Dataset excerpts
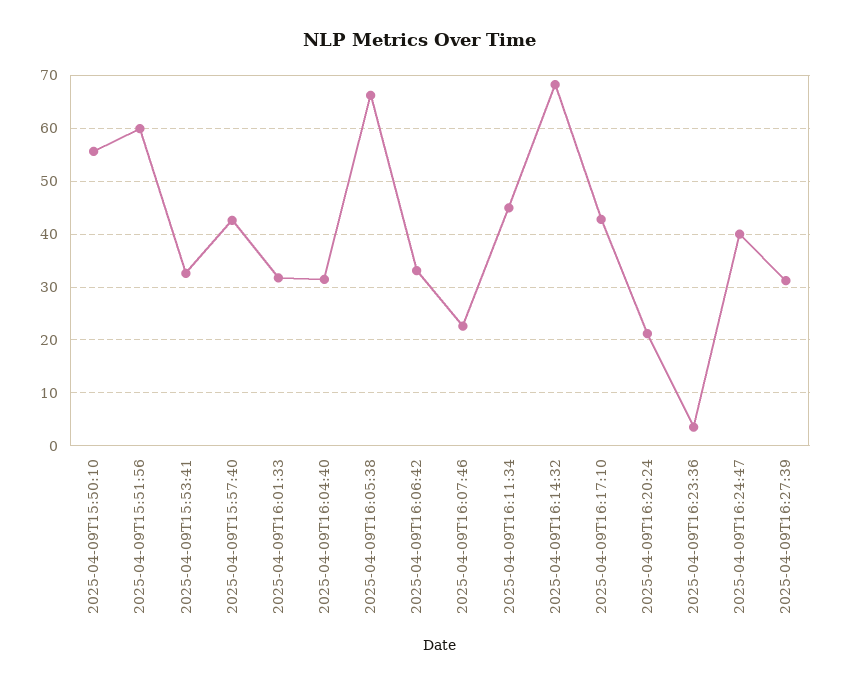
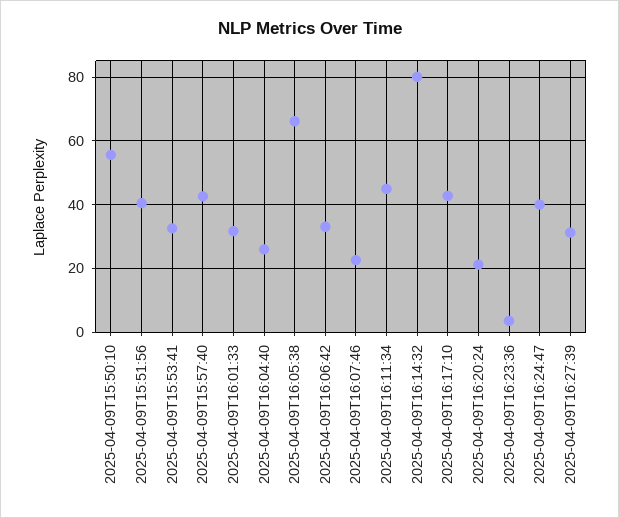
  {
    "2025-04-09T15:50:10": 56,
-   "2025-04-09T15:51:56": 60,
+   "2025-04-09T15:51:56": 40,
    "2025-04-09T15:53:41": 32,
    "2025-04-09T15:57:40": 42,
    "2025-04-09T16:01:33": 32,
-   "2025-04-09T16:04:40": 32,
+   "2025-04-09T16:04:40": 26,
    "2025-04-09T16:05:38": 66,
    "2025-04-09T16:06:42": 34,
    "2025-04-09T16:07:46": 22,
    "2025-04-09T16:11:34": 44,
-   "2025-04-09T16:14:32": 68,
+   "2025-04-09T16:14:32": 80,
    "2025-04-09T16:17:10": 42,
    "2025-04-09T16:20:24": 22,
    "2025-04-09T16:23:36": 4,
    "2025-04-09T16:24:47": 40,
    "2025-04-09T16:27:39": 32
  }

# INSTRUCTION
What's needed here is an exact repeat of all the records above, pictures excluded.

# TASK OUTPUT
  {
    "2025-04-09T15:50:10": 56,
-   "2025-04-09T15:51:56": 60,
+   "2025-04-09T15:51:56": 40,
    "2025-04-09T15:53:41": 32,
    "2025-04-09T15:57:40": 42,
    "2025-04-09T16:01:33": 32,
-   "2025-04-09T16:04:40": 32,
+   "2025-04-09T16:04:40": 26,
    "2025-04-09T16:05:38": 66,
    "2025-04-09T16:06:42": 34,
    "2025-04-09T16:07:46": 22,
    "2025-04-09T16:11:34": 44,
-   "2025-04-09T16:14:32": 68,
+   "2025-04-09T16:14:32": 80,
    "2025-04-09T16:17:10": 42,
    "2025-04-09T16:20:24": 22,
    "2025-04-09T16:23:36": 4,
    "2025-04-09T16:24:47": 40,
    "2025-04-09T16:27:39": 32
  }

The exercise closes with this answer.